[Entries taken from a collection]
* * * * * * *

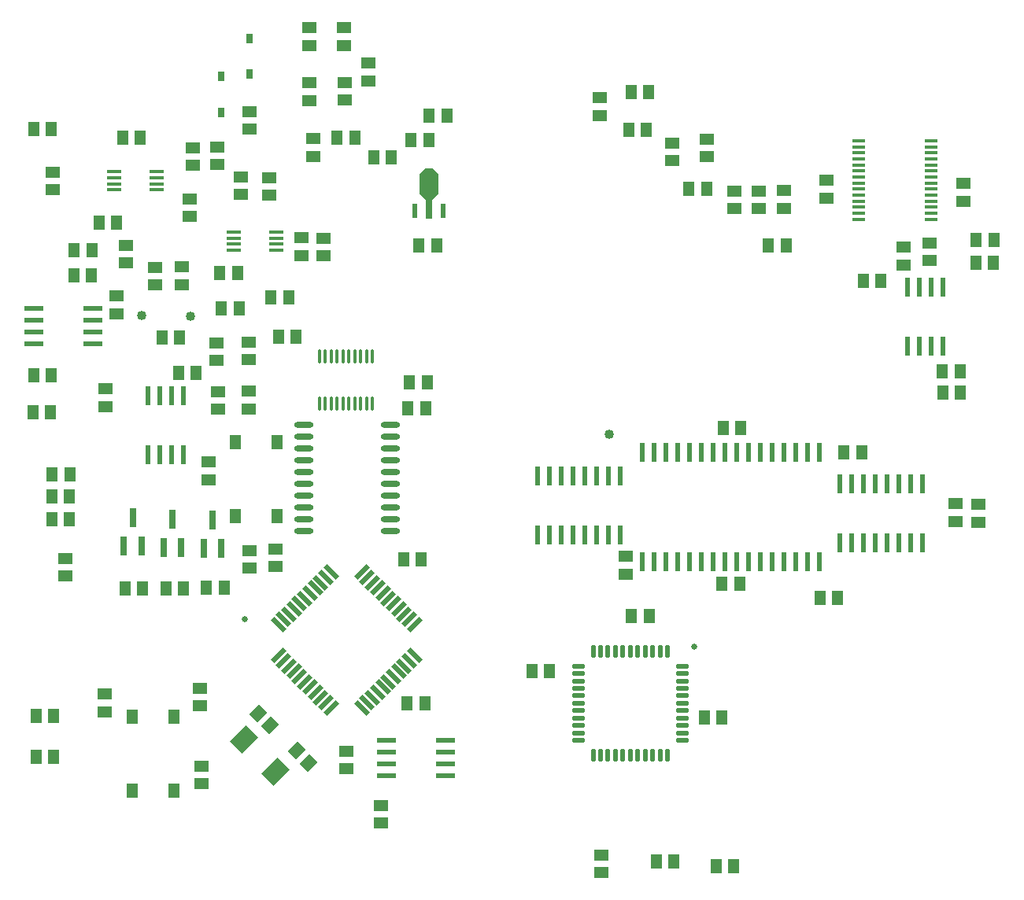
<source format=gtp>
G04*
G04 #@! TF.GenerationSoftware,Altium Limited,Altium Designer,18.1.3 (115)*
G04*
G04 Layer_Color=8421504*
%FSAX25Y25*%
%MOIN*%
G70*
G01*
G75*
%ADD19O,0.06299X0.01496*%
%ADD20C,0.02500*%
%ADD21R,0.05118X0.05906*%
%ADD22R,0.05906X0.05118*%
%ADD23R,0.02400X0.08000*%
%ADD24R,0.05118X0.06102*%
%ADD25R,0.08000X0.02400*%
G04:AMPARAMS|DCode=26|XSize=51.18mil|YSize=59.06mil|CornerRadius=0mil|HoleSize=0mil|Usage=FLASHONLY|Rotation=135.000|XOffset=0mil|YOffset=0mil|HoleType=Round|Shape=Rectangle|*
%AMROTATEDRECTD26*
4,1,4,0.03897,0.00278,-0.00278,-0.03897,-0.03897,-0.00278,0.00278,0.03897,0.03897,0.00278,0.0*
%
%ADD26ROTATEDRECTD26*%

G04:AMPARAMS|DCode=27|XSize=70.87mil|YSize=94.49mil|CornerRadius=0mil|HoleSize=0mil|Usage=FLASHONLY|Rotation=135.000|XOffset=0mil|YOffset=0mil|HoleType=Round|Shape=Rectangle|*
%AMROTATEDRECTD27*
4,1,4,0.05846,0.00835,-0.00835,-0.05846,-0.05846,-0.00835,0.00835,0.05846,0.05846,0.00835,0.0*
%
%ADD27ROTATEDRECTD27*%

G04:AMPARAMS|DCode=28|XSize=70.87mil|YSize=19.68mil|CornerRadius=0mil|HoleSize=0mil|Usage=FLASHONLY|Rotation=135.000|XOffset=0mil|YOffset=0mil|HoleType=Round|Shape=Rectangle|*
%AMROTATEDRECTD28*
4,1,4,0.03202,-0.01810,0.01810,-0.03202,-0.03202,0.01810,-0.01810,0.03202,0.03202,-0.01810,0.0*
%
%ADD28ROTATEDRECTD28*%

G04:AMPARAMS|DCode=29|XSize=70.87mil|YSize=19.68mil|CornerRadius=0mil|HoleSize=0mil|Usage=FLASHONLY|Rotation=45.000|XOffset=0mil|YOffset=0mil|HoleType=Round|Shape=Rectangle|*
%AMROTATEDRECTD29*
4,1,4,-0.01810,-0.03202,-0.03202,-0.01810,0.01810,0.03202,0.03202,0.01810,-0.01810,-0.03202,0.0*
%
%ADD29ROTATEDRECTD29*%

%ADD30R,0.03150X0.08000*%
%ADD31R,0.03150X0.08024*%
%ADD32O,0.08268X0.02362*%
%ADD33O,0.01378X0.06102*%
%ADD34C,0.04000*%
%ADD35R,0.02953X0.03937*%
%ADD36R,0.05709X0.01496*%
%ADD37O,0.05709X0.01496*%
%ADD38R,0.02362X0.06299*%
%ADD39R,0.02756X0.07874*%
%ADD40R,0.05906X0.05118*%
%ADD41R,0.05118X0.05906*%
%ADD42O,0.01968X0.05709*%
%ADD43O,0.05709X0.01968*%
%ADD44R,0.02165X0.07874*%
G36*
X0327753Y0412687D02*
Y0404419D01*
X0325194Y0401860D01*
X0322438D01*
X0319879Y0404419D01*
Y0412687D01*
X0322438Y0415246D01*
X0325194D01*
X0327753Y0412687D01*
D02*
G37*
D19*
X0190461Y0413755D02*
D03*
Y0411196D02*
D03*
Y0408637D02*
D03*
Y0406078D02*
D03*
X0208571Y0413755D02*
D03*
Y0411196D02*
D03*
Y0408637D02*
D03*
Y0406078D02*
D03*
X0241061Y0388155D02*
D03*
Y0385596D02*
D03*
Y0383037D02*
D03*
Y0380478D02*
D03*
X0259171Y0388155D02*
D03*
Y0385596D02*
D03*
Y0383037D02*
D03*
Y0380478D02*
D03*
D20*
X0245816Y0224116D02*
D03*
X0436183Y0212416D02*
D03*
D21*
X0541376Y0320116D02*
D03*
X0548856D02*
D03*
X0563156Y0384916D02*
D03*
X0555676D02*
D03*
X0562956Y0375216D02*
D03*
X0555476D02*
D03*
X0489376Y0233216D02*
D03*
X0496856D02*
D03*
X0315676Y0324616D02*
D03*
X0323156D02*
D03*
X0217776Y0328416D02*
D03*
X0225256D02*
D03*
X0164956Y0165716D02*
D03*
X0157476D02*
D03*
X0427656Y0121416D02*
D03*
X0420176D02*
D03*
X0314676Y0188616D02*
D03*
X0322156D02*
D03*
X0313076Y0249316D02*
D03*
X0320556D02*
D03*
X0202556Y0237216D02*
D03*
X0195076D02*
D03*
X0171756Y0285316D02*
D03*
X0164276D02*
D03*
X0171556Y0266616D02*
D03*
X0164076D02*
D03*
X0171656Y0276016D02*
D03*
X0164176D02*
D03*
X0499676Y0294716D02*
D03*
X0507156D02*
D03*
X0447876Y0239016D02*
D03*
X0455356D02*
D03*
X0455856Y0305116D02*
D03*
X0448376D02*
D03*
X0314976Y0313316D02*
D03*
X0322456D02*
D03*
X0541276Y0329116D02*
D03*
X0548756D02*
D03*
X0260055Y0343816D02*
D03*
X0267536D02*
D03*
X0256876Y0360616D02*
D03*
X0264356D02*
D03*
X0210776Y0343616D02*
D03*
X0218256D02*
D03*
X0156176Y0311916D02*
D03*
X0163656D02*
D03*
X0156376Y0327416D02*
D03*
X0163856D02*
D03*
X0242756Y0370716D02*
D03*
X0235276D02*
D03*
X0307856Y0419816D02*
D03*
X0300376D02*
D03*
X0243356Y0355816D02*
D03*
X0235876D02*
D03*
X0184176Y0392216D02*
D03*
X0191656D02*
D03*
X0173676Y0380416D02*
D03*
X0181156D02*
D03*
X0173376Y0369716D02*
D03*
X0180856D02*
D03*
X0292456Y0428136D02*
D03*
X0284976D02*
D03*
X0417056Y0225416D02*
D03*
X0409576D02*
D03*
X0441456Y0406316D02*
D03*
X0433976D02*
D03*
X0475056Y0382616D02*
D03*
X0467576D02*
D03*
X0327156Y0382316D02*
D03*
X0319676D02*
D03*
X0331356Y0437516D02*
D03*
X0323876D02*
D03*
X0316276Y0427116D02*
D03*
X0323756D02*
D03*
X0415956Y0431416D02*
D03*
X0408476D02*
D03*
X0416856Y0447616D02*
D03*
X0409376D02*
D03*
X0229676Y0237389D02*
D03*
X0237156D02*
D03*
X0212476Y0237116D02*
D03*
X0219956D02*
D03*
X0447956Y0182316D02*
D03*
X0440476D02*
D03*
X0507776Y0367316D02*
D03*
X0515256D02*
D03*
X0156376Y0431676D02*
D03*
X0163856D02*
D03*
X0194176Y0428116D02*
D03*
X0201656D02*
D03*
X0452856Y0119416D02*
D03*
X0445376D02*
D03*
X0367476Y0202216D02*
D03*
X0374956D02*
D03*
D22*
X0536016Y0383556D02*
D03*
Y0376076D02*
D03*
X0525016Y0381656D02*
D03*
Y0374176D02*
D03*
X0556616Y0272656D02*
D03*
Y0265176D02*
D03*
X0546716Y0273043D02*
D03*
Y0265563D02*
D03*
X0288816Y0168256D02*
D03*
Y0160776D02*
D03*
X0247716Y0253256D02*
D03*
Y0245776D02*
D03*
X0227416Y0161856D02*
D03*
Y0154376D02*
D03*
X0303616Y0145256D02*
D03*
Y0137776D02*
D03*
X0258878Y0246376D02*
D03*
Y0253856D02*
D03*
X0230416Y0283176D02*
D03*
Y0290656D02*
D03*
X0407216Y0250756D02*
D03*
Y0243276D02*
D03*
X0247416Y0313176D02*
D03*
Y0320656D02*
D03*
X0247516Y0334136D02*
D03*
Y0341616D02*
D03*
X0219316Y0373356D02*
D03*
Y0365876D02*
D03*
X0191416Y0353576D02*
D03*
Y0361056D02*
D03*
X0234516Y0312976D02*
D03*
Y0320456D02*
D03*
X0233716Y0341216D02*
D03*
Y0333736D02*
D03*
X0269716Y0385656D02*
D03*
Y0378176D02*
D03*
X0207716Y0373156D02*
D03*
Y0365676D02*
D03*
X0256216Y0403676D02*
D03*
Y0411156D02*
D03*
X0164416Y0405976D02*
D03*
Y0413456D02*
D03*
X0195416Y0382556D02*
D03*
Y0375076D02*
D03*
X0222516Y0394736D02*
D03*
Y0402216D02*
D03*
X0234316Y0416776D02*
D03*
Y0424256D02*
D03*
X0224016Y0423956D02*
D03*
Y0416476D02*
D03*
X0474316Y0405756D02*
D03*
Y0398276D02*
D03*
X0492216Y0410118D02*
D03*
Y0402637D02*
D03*
X0441416Y0419976D02*
D03*
Y0427456D02*
D03*
X0298216Y0459656D02*
D03*
Y0452176D02*
D03*
X0273116Y0467176D02*
D03*
Y0474656D02*
D03*
X0288216Y0443976D02*
D03*
Y0451456D02*
D03*
X0396216Y0445056D02*
D03*
Y0437576D02*
D03*
X0226816Y0187376D02*
D03*
Y0194856D02*
D03*
X0186616Y0192356D02*
D03*
Y0184876D02*
D03*
X0187016Y0321716D02*
D03*
Y0314236D02*
D03*
X0288016Y0474756D02*
D03*
Y0467276D02*
D03*
X0426816Y0425956D02*
D03*
Y0418476D02*
D03*
X0550116Y0408756D02*
D03*
Y0401276D02*
D03*
X0247916Y0431676D02*
D03*
Y0439156D02*
D03*
X0244316Y0403976D02*
D03*
Y0411456D02*
D03*
X0396716Y0124256D02*
D03*
Y0116776D02*
D03*
X0169716Y0249956D02*
D03*
Y0242476D02*
D03*
X0279216Y0385556D02*
D03*
Y0378076D02*
D03*
D23*
X0541416Y0339716D02*
D03*
X0536416D02*
D03*
X0531416D02*
D03*
X0526416D02*
D03*
Y0364716D02*
D03*
X0531416D02*
D03*
X0536416D02*
D03*
X0541416D02*
D03*
X0497916Y0281416D02*
D03*
X0502916D02*
D03*
X0507916D02*
D03*
X0512916D02*
D03*
X0517916D02*
D03*
X0522916D02*
D03*
X0527916D02*
D03*
X0532916D02*
D03*
X0527916Y0256416D02*
D03*
X0522916D02*
D03*
X0517916D02*
D03*
X0497916D02*
D03*
X0502916D02*
D03*
X0507916D02*
D03*
X0512916D02*
D03*
X0532916D02*
D03*
X0204916Y0318816D02*
D03*
X0209916D02*
D03*
X0214916D02*
D03*
X0219916D02*
D03*
Y0293816D02*
D03*
X0214916D02*
D03*
X0209916D02*
D03*
X0204916D02*
D03*
X0369716Y0284916D02*
D03*
X0389716D02*
D03*
X0394716D02*
D03*
X0399716D02*
D03*
X0404716D02*
D03*
X0384716Y0284916D02*
D03*
X0379716Y0284916D02*
D03*
X0374716D02*
D03*
X0369716Y0259916D02*
D03*
X0374716D02*
D03*
X0379716D02*
D03*
X0384716D02*
D03*
X0389716D02*
D03*
X0394716D02*
D03*
X0399716D02*
D03*
X0404716D02*
D03*
D24*
X0241858Y0267767D02*
D03*
X0259574D02*
D03*
X0241858Y0299066D02*
D03*
X0259574D02*
D03*
X0215874Y0182666D02*
D03*
X0198158D02*
D03*
X0215874Y0151367D02*
D03*
X0198158D02*
D03*
D25*
X0331016Y0172816D02*
D03*
Y0167816D02*
D03*
Y0162816D02*
D03*
Y0157816D02*
D03*
X0306016D02*
D03*
Y0162816D02*
D03*
Y0167816D02*
D03*
Y0172816D02*
D03*
X0181516Y0340716D02*
D03*
Y0345716D02*
D03*
Y0350716D02*
D03*
Y0355716D02*
D03*
X0156516D02*
D03*
Y0350716D02*
D03*
Y0345716D02*
D03*
Y0340716D02*
D03*
D26*
X0256661Y0178972D02*
D03*
X0251372Y0184261D02*
D03*
X0272979Y0163296D02*
D03*
X0267690Y0168585D02*
D03*
D27*
X0245446Y0173010D02*
D03*
X0258878Y0159578D02*
D03*
D28*
X0282370Y0244070D02*
D03*
X0280143Y0241843D02*
D03*
X0277916Y0239616D02*
D03*
X0275689Y0237389D02*
D03*
X0273462Y0235162D02*
D03*
X0271235Y0232935D02*
D03*
X0269008Y0230708D02*
D03*
X0266781Y0228481D02*
D03*
X0264553Y0226254D02*
D03*
X0262326Y0224026D02*
D03*
X0260099Y0221799D02*
D03*
X0317726Y0208715D02*
D03*
X0315499Y0206488D02*
D03*
X0313271Y0204261D02*
D03*
X0311044Y0202034D02*
D03*
X0308817Y0199807D02*
D03*
X0306590Y0197580D02*
D03*
X0304363Y0195352D02*
D03*
X0302136Y0193125D02*
D03*
X0299909Y0190898D02*
D03*
X0297682Y0188671D02*
D03*
X0295455Y0186444D02*
D03*
D29*
X0317726Y0221799D02*
D03*
X0315499Y0224026D02*
D03*
X0313272Y0226254D02*
D03*
X0311044Y0228481D02*
D03*
X0308817Y0230708D02*
D03*
X0306590Y0232935D02*
D03*
X0304363Y0235162D02*
D03*
X0302136Y0237389D02*
D03*
X0299909Y0239616D02*
D03*
X0297682Y0241843D02*
D03*
X0295455Y0244070D02*
D03*
X0282370Y0186444D02*
D03*
X0280143Y0188671D02*
D03*
X0277916Y0190898D02*
D03*
X0275689Y0193125D02*
D03*
X0273462Y0195352D02*
D03*
X0271235Y0197580D02*
D03*
X0269008Y0199807D02*
D03*
X0266781Y0202034D02*
D03*
X0264553Y0204261D02*
D03*
X0262326Y0206488D02*
D03*
X0260099Y0208715D02*
D03*
D30*
X0215256Y0266616D02*
D03*
X0218997Y0254616D02*
D03*
X0232256Y0266216D02*
D03*
X0235997Y0254216D02*
D03*
X0198416Y0267016D02*
D03*
X0202156Y0255016D02*
D03*
D31*
X0211516Y0254616D02*
D03*
X0228516Y0254216D02*
D03*
X0194676Y0255016D02*
D03*
D32*
X0271009Y0306616D02*
D03*
Y0301616D02*
D03*
X0271009Y0296616D02*
D03*
X0271009Y0291616D02*
D03*
Y0286616D02*
D03*
Y0281616D02*
D03*
Y0276616D02*
D03*
X0271009Y0271616D02*
D03*
X0271009Y0266616D02*
D03*
Y0261616D02*
D03*
X0307623Y0306616D02*
D03*
Y0301616D02*
D03*
Y0296616D02*
D03*
Y0291616D02*
D03*
Y0286616D02*
D03*
Y0281616D02*
D03*
Y0276616D02*
D03*
Y0271616D02*
D03*
Y0266616D02*
D03*
Y0261616D02*
D03*
D33*
X0277466Y0315377D02*
D03*
X0279966D02*
D03*
X0282466D02*
D03*
X0284966D02*
D03*
X0287466D02*
D03*
X0289966D02*
D03*
X0292466D02*
D03*
X0294966D02*
D03*
X0297466D02*
D03*
X0299966D02*
D03*
X0277466Y0335455D02*
D03*
X0279966D02*
D03*
X0282466D02*
D03*
X0284966D02*
D03*
X0287466D02*
D03*
X0289966D02*
D03*
X0292466D02*
D03*
X0294966D02*
D03*
X0297466D02*
D03*
X0299966D02*
D03*
D34*
X0202216Y0352916D02*
D03*
X0222716Y0352516D02*
D03*
X0400116Y0302516D02*
D03*
D35*
X0247916Y0455137D02*
D03*
Y0470295D02*
D03*
X0235816Y0454095D02*
D03*
Y0438937D02*
D03*
D36*
X0505862Y0426850D02*
D03*
Y0424291D02*
D03*
Y0421732D02*
D03*
Y0419173D02*
D03*
Y0416614D02*
D03*
Y0414055D02*
D03*
Y0411496D02*
D03*
Y0408937D02*
D03*
Y0406378D02*
D03*
Y0403819D02*
D03*
Y0401260D02*
D03*
Y0398700D02*
D03*
Y0396141D02*
D03*
Y0393582D02*
D03*
X0536571Y0426850D02*
D03*
Y0424291D02*
D03*
Y0421732D02*
D03*
Y0419173D02*
D03*
Y0416614D02*
D03*
Y0414055D02*
D03*
Y0411496D02*
D03*
Y0408937D02*
D03*
Y0406378D02*
D03*
Y0403819D02*
D03*
Y0401260D02*
D03*
Y0398700D02*
D03*
Y0396141D02*
D03*
D37*
Y0393582D02*
D03*
D38*
X0329722Y0397136D02*
D03*
X0317911D02*
D03*
D39*
X0323816Y0397923D02*
D03*
D40*
X0273216Y0443895D02*
D03*
Y0451375D02*
D03*
X0274816Y0420176D02*
D03*
Y0427656D02*
D03*
X0453316Y0398076D02*
D03*
Y0405556D02*
D03*
X0463516Y0405456D02*
D03*
Y0397976D02*
D03*
D41*
X0157476Y0183116D02*
D03*
X0164956D02*
D03*
D42*
X0393368Y0166469D02*
D03*
X0396518D02*
D03*
X0399667D02*
D03*
X0402817D02*
D03*
X0405967D02*
D03*
X0409116D02*
D03*
X0412266D02*
D03*
X0415415D02*
D03*
X0418565D02*
D03*
X0421715D02*
D03*
X0424864D02*
D03*
Y0210563D02*
D03*
X0421715D02*
D03*
X0418565D02*
D03*
X0415415D02*
D03*
X0412266D02*
D03*
X0409116D02*
D03*
X0405967D02*
D03*
X0402817D02*
D03*
X0399667D02*
D03*
X0396518D02*
D03*
X0393368D02*
D03*
D43*
X0431163Y0172768D02*
D03*
Y0175918D02*
D03*
Y0179067D02*
D03*
Y0182217D02*
D03*
Y0185367D02*
D03*
Y0188516D02*
D03*
Y0191666D02*
D03*
Y0194815D02*
D03*
Y0197965D02*
D03*
Y0201115D02*
D03*
Y0204264D02*
D03*
X0387069Y0204264D02*
D03*
Y0201115D02*
D03*
Y0197965D02*
D03*
Y0194815D02*
D03*
Y0191666D02*
D03*
Y0188516D02*
D03*
Y0185367D02*
D03*
Y0182217D02*
D03*
Y0179067D02*
D03*
Y0175918D02*
D03*
Y0172768D02*
D03*
D44*
X0489116Y0294915D02*
D03*
X0484116D02*
D03*
X0479116D02*
D03*
X0474116D02*
D03*
X0469116D02*
D03*
X0464116D02*
D03*
X0459116D02*
D03*
X0454116D02*
D03*
X0449116D02*
D03*
X0444116D02*
D03*
X0439116D02*
D03*
X0434116D02*
D03*
X0429116D02*
D03*
X0424116D02*
D03*
X0419116D02*
D03*
X0414116D02*
D03*
X0489116Y0248616D02*
D03*
X0484116D02*
D03*
X0479116D02*
D03*
X0474116D02*
D03*
X0469116D02*
D03*
X0464116D02*
D03*
X0459116D02*
D03*
X0454116D02*
D03*
X0449116D02*
D03*
X0444116D02*
D03*
X0439116D02*
D03*
X0434116D02*
D03*
X0429116Y0248616D02*
D03*
X0424116Y0248616D02*
D03*
X0419116D02*
D03*
X0414116D02*
D03*
M02*

</source>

* * * * * * *

AIM OF THE EXERCISE:
Find every line of the data that holds the string "YOffset", then say how many there are and nothing else.

ANSWER TO THIS EXERCISE:
4